- Born: David Avra Lane 1945 (age 80–81)
- Education: University of California, Berkeley, Ph.D.
- Known for: Theory of artifact innovation
- Awards: Fellow of the American Statistical Association (1987)
- Scientific career
- Fields: Economics, Statistics
- Institutions: Professor, Università degli Studi di Modena e Reggio Emilia
- Thesis: Fields and Martingales (1975)
- Doctoral advisor: Warry Millar

= David A. Lane =

American economist (born 1945)

David Avra Lane (born 1945) is an American economist, who developed the theory of artifact innovation. At the Santa Fe Institute he has been defining the notion of economic complexity and the Santa Fe approach.
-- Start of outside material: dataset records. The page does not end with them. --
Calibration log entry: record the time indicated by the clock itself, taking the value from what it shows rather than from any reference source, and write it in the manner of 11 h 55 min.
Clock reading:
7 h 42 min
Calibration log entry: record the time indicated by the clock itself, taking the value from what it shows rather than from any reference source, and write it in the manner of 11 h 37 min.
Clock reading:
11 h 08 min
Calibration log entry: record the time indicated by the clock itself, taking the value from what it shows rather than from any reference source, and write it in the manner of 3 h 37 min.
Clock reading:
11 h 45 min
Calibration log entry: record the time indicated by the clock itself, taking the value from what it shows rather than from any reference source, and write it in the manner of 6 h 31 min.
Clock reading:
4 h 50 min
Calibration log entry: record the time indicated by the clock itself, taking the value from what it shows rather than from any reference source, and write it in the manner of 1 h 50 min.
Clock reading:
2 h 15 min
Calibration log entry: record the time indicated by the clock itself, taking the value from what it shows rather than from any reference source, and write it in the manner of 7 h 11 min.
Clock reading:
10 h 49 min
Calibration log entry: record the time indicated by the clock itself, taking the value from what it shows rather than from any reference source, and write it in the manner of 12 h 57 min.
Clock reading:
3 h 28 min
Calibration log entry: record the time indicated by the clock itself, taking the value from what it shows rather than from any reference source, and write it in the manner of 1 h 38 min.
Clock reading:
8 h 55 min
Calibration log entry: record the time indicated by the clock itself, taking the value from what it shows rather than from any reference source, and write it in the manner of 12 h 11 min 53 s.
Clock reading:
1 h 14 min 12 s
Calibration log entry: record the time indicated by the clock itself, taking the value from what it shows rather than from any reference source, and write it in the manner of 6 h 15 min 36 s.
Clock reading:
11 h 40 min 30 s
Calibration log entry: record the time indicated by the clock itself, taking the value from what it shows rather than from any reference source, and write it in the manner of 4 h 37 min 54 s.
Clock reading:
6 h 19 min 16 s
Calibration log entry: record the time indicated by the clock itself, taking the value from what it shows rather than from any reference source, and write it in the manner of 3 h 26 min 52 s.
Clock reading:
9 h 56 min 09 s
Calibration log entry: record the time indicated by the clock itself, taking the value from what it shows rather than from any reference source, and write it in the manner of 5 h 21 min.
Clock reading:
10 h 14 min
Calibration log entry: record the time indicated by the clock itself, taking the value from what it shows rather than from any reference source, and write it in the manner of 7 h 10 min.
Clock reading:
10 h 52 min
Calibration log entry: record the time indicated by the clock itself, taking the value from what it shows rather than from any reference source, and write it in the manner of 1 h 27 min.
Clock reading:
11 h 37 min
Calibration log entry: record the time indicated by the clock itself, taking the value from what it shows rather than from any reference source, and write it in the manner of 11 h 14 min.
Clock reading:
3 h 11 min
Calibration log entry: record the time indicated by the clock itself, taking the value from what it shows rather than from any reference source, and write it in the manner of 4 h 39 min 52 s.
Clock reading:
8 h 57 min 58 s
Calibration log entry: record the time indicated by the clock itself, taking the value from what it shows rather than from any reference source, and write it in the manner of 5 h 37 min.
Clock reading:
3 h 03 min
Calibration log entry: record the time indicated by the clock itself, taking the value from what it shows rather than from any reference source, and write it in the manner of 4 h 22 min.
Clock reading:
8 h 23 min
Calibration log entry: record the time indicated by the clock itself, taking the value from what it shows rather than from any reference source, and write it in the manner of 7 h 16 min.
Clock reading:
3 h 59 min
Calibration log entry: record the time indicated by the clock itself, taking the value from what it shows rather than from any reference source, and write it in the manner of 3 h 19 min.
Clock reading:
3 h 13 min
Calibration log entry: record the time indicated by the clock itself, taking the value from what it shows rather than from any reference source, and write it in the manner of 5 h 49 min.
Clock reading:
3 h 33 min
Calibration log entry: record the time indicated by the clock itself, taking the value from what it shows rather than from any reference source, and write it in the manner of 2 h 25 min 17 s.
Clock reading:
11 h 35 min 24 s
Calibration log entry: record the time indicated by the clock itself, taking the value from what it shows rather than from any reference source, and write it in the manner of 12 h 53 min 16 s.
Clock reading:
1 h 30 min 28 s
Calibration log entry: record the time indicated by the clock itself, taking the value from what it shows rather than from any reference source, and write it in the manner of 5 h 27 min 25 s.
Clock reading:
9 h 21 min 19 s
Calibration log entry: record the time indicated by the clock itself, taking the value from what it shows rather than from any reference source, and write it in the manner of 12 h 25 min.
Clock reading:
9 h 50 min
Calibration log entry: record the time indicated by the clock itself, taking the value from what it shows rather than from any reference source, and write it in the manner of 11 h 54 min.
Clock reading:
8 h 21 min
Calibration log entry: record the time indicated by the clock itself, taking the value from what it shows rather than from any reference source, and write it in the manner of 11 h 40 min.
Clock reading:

He is professor of economics at the University of Modena and Reggio Emilia and research fellow at the European Centre for Living Technology.

In 1987 he was elected as a Fellow of the American Statistical Association.

== Publications ==
Lane is co-author of the book Foresight, Complexity and Strategy.

Among his most cited papers is "Artificial worlds and economics, part II", published in the Journal of Evolutionary Economics, Volume 3, Number 3 / September, 1993 DOI 10.1007/BF01200867, and cited by 218 other works listed in Google Scholar.